In line with this improvement, in preparing for the 2000 Population Census, currently CBS with the assistance of JICA is studying the possibility of using OCR/ OMR facilities in the census.  One implementation of the study is the procurement of an OCR set which includes an OCR software and scanner.  One OCR software that is being considered is NCS ACCRA. Statistics Canada has redesigned some of its capture, verification, and report processing using NCS ACCRA.  This system has shown its capability in document scanning, imaging and recognition technology processing for millions of statistical source documents.  The recognition technologies that have been implemented include optical character recognition (OCR), Intelligent Character Recognition (ICR), bar code, and multiple choice marks (Bookbinder, 1996).  The procurement of this OCR/ OMR set is expected to be final at the end of this year, and studying of its capabilities can be started in January 1998.  Studying of this OCR/ OMR set is one of the proposed applications to be involved in the pilot project (Agenda 7).  More detail about this proposal will be discussed more in the separate paper.

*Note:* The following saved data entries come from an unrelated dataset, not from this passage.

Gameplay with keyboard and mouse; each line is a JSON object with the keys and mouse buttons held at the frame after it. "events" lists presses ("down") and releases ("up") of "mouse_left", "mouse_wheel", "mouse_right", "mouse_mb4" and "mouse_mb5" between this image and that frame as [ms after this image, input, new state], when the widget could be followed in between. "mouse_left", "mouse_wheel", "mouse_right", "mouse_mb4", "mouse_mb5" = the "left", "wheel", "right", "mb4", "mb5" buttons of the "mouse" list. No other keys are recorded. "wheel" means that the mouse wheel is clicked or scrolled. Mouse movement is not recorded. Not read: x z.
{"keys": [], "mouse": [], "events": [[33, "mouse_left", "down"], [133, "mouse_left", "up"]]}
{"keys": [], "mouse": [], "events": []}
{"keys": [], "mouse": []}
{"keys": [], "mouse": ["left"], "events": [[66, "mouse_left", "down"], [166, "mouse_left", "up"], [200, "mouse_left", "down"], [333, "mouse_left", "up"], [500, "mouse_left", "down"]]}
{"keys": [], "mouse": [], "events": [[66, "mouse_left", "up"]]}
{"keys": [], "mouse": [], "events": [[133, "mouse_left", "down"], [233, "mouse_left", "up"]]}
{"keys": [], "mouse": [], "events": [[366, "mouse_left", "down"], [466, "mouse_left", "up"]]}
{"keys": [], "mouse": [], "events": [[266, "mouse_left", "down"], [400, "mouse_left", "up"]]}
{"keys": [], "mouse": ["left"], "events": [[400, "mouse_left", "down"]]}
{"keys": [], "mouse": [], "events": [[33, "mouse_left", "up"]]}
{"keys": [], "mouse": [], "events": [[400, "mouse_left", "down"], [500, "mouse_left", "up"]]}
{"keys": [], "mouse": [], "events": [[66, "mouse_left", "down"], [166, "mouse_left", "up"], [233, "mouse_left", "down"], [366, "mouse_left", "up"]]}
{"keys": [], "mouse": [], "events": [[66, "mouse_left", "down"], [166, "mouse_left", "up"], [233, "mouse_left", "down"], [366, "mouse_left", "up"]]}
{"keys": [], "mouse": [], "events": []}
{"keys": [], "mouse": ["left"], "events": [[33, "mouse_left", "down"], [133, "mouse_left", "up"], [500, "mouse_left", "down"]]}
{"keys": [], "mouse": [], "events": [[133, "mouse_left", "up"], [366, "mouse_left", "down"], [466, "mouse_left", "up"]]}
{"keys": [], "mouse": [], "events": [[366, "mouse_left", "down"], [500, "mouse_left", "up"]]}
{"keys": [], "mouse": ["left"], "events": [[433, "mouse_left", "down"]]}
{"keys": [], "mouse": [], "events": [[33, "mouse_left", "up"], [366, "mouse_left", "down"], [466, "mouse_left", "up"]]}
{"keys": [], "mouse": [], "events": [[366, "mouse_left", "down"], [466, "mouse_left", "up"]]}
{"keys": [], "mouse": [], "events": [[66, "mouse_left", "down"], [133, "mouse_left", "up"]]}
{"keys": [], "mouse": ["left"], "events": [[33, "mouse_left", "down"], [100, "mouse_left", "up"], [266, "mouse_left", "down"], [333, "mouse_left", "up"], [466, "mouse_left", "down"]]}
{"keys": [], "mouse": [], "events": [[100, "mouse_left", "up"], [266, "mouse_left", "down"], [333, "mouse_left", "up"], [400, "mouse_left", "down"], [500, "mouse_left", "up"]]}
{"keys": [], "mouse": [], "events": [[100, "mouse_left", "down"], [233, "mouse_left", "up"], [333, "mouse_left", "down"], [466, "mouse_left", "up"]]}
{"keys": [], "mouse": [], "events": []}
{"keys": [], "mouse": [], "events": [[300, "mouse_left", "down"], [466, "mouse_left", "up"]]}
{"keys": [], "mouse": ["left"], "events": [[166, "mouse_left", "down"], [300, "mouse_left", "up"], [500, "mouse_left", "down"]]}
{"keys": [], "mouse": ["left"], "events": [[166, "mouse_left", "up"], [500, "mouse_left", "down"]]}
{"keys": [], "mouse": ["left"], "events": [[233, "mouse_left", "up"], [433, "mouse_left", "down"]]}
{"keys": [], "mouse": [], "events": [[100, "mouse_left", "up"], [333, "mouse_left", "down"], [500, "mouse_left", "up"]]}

Following up this study, for 2000 Population Census, therefore, all Provincial and Kabupaten regional offices in addition to the head office will be equipped with OMR/OCR sets.  To allow capturing of about 200 million people' data in three months, it is calculated that there will be about 531 machines needed to be installed.

Actually a data collection stage does not deal only with data capturing, but also includes the process of collecting data from respondents.  In this case, application of IT in the form of GIS has indirectly made the task of data collectors easier.  CBS has been using GI S for more than three years.  Digital sketch maps produced easily by GIS is very useful for data collectors when they are on the held. In the previous census, data collectors had to draw maps from scratch before start collecting data, where the availability of the GIS allows collectors to use printed maps and make correction when needed.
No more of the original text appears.